** What you should do **
No pictures in the copy. Write out the listing below exactly.

** Input for this task **
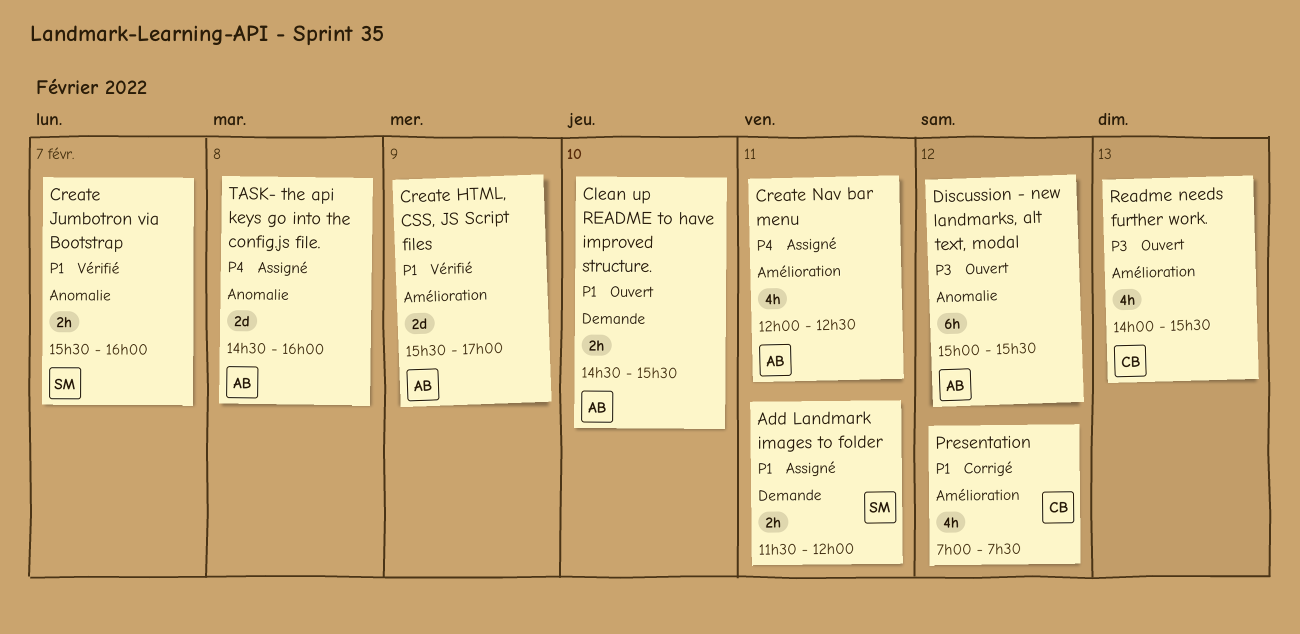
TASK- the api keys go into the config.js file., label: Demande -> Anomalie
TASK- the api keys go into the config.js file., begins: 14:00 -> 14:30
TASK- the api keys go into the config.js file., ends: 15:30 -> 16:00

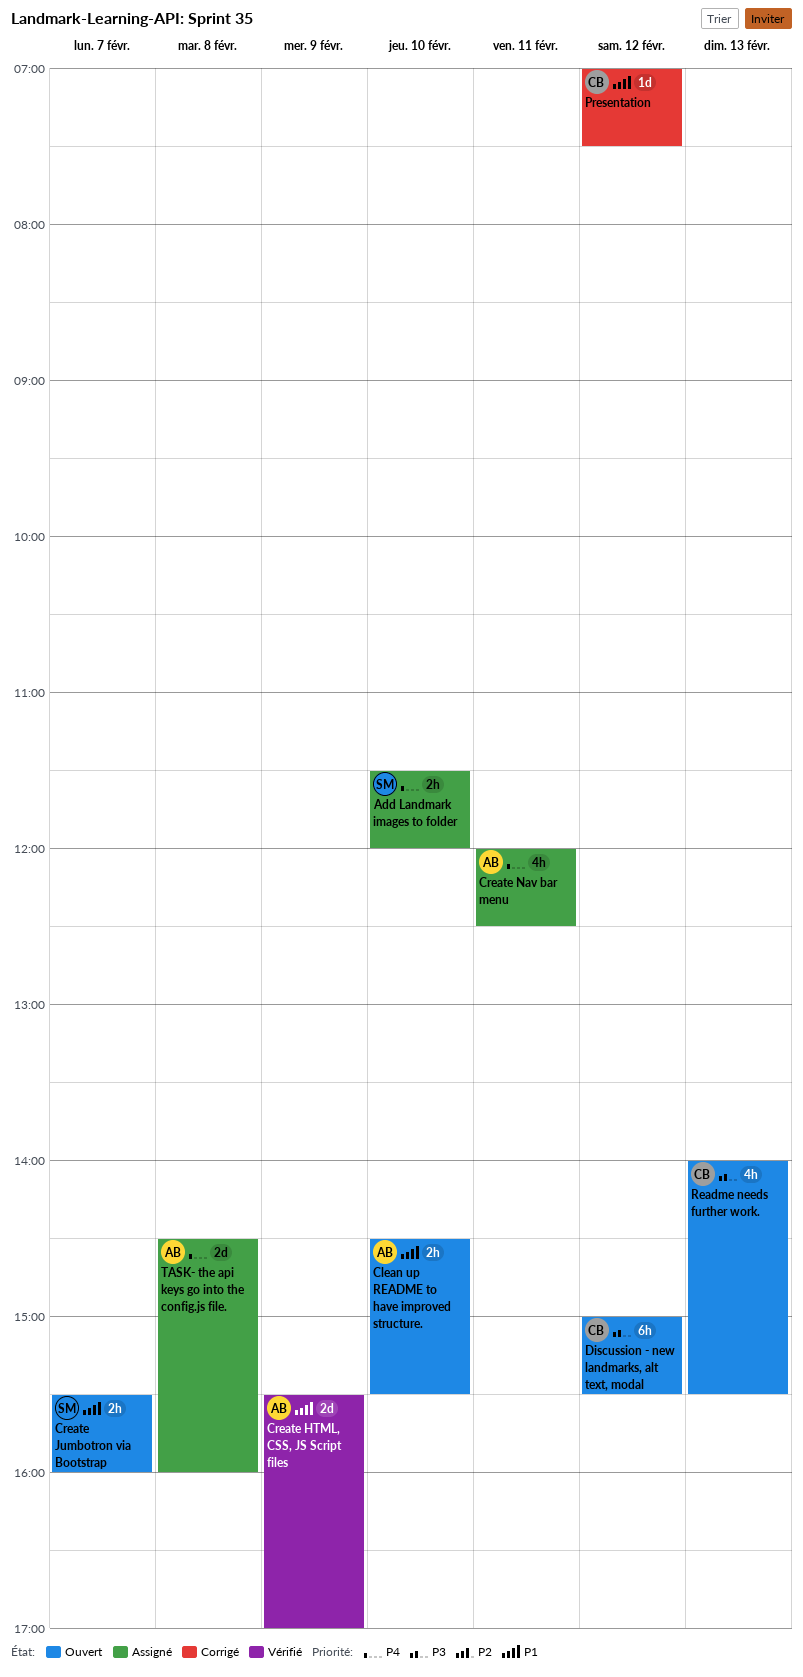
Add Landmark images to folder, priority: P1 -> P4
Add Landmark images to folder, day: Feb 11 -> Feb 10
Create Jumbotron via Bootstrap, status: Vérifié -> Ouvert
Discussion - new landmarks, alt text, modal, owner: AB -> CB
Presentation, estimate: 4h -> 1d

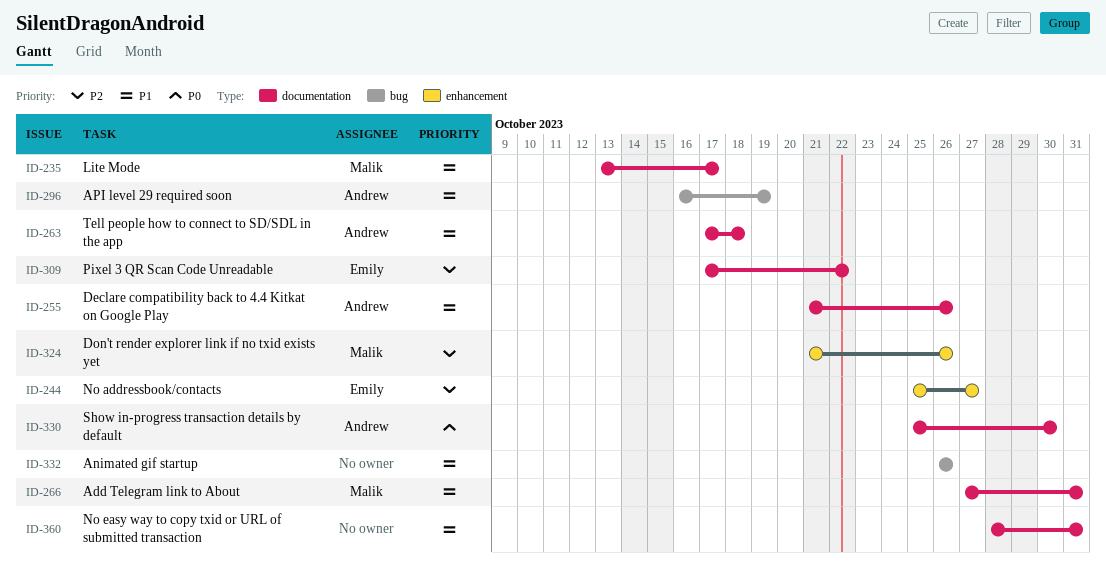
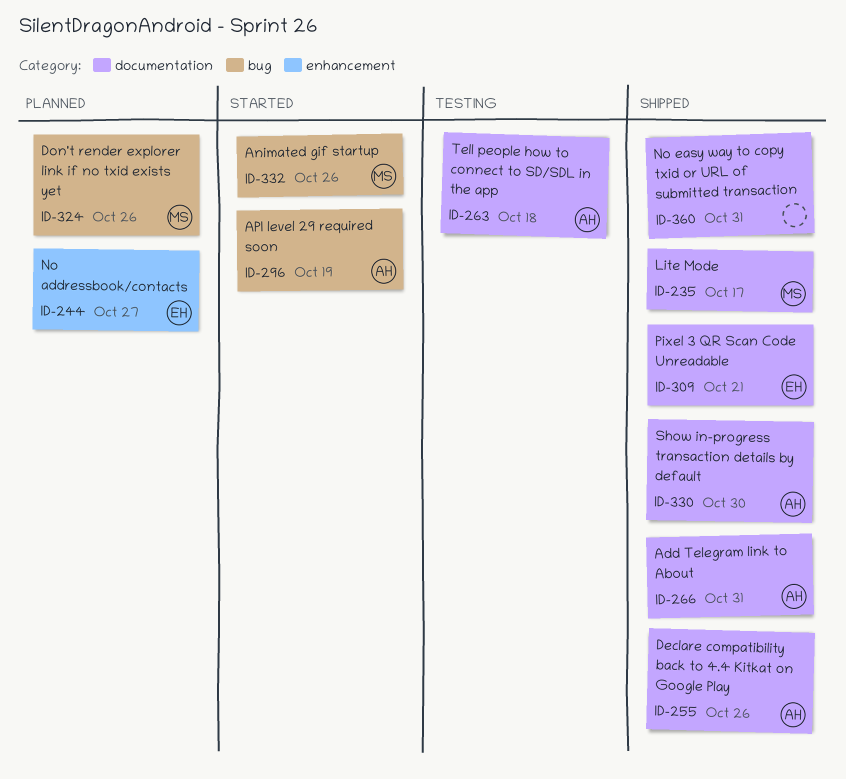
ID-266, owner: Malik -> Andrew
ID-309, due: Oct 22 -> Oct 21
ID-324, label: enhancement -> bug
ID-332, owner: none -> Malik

** Output of the exercise **
TASK- the api keys go into the config.js file., label: Demande -> Anomalie
TASK- the api keys go into the config.js file., begins: 14:00 -> 14:30
TASK- the api keys go into the config.js file., ends: 15:30 -> 16:00

Add Landmark images to folder, priority: P1 -> P4
Add Landmark images to folder, day: Feb 11 -> Feb 10
Create Jumbotron via Bootstrap, status: Vérifié -> Ouvert
Discussion - new landmarks, alt text, modal, owner: AB -> CB
Presentation, estimate: 4h -> 1d

ID-266, owner: Malik -> Andrew
ID-309, due: Oct 22 -> Oct 21
ID-324, label: enhancement -> bug
ID-332, owner: none -> Malik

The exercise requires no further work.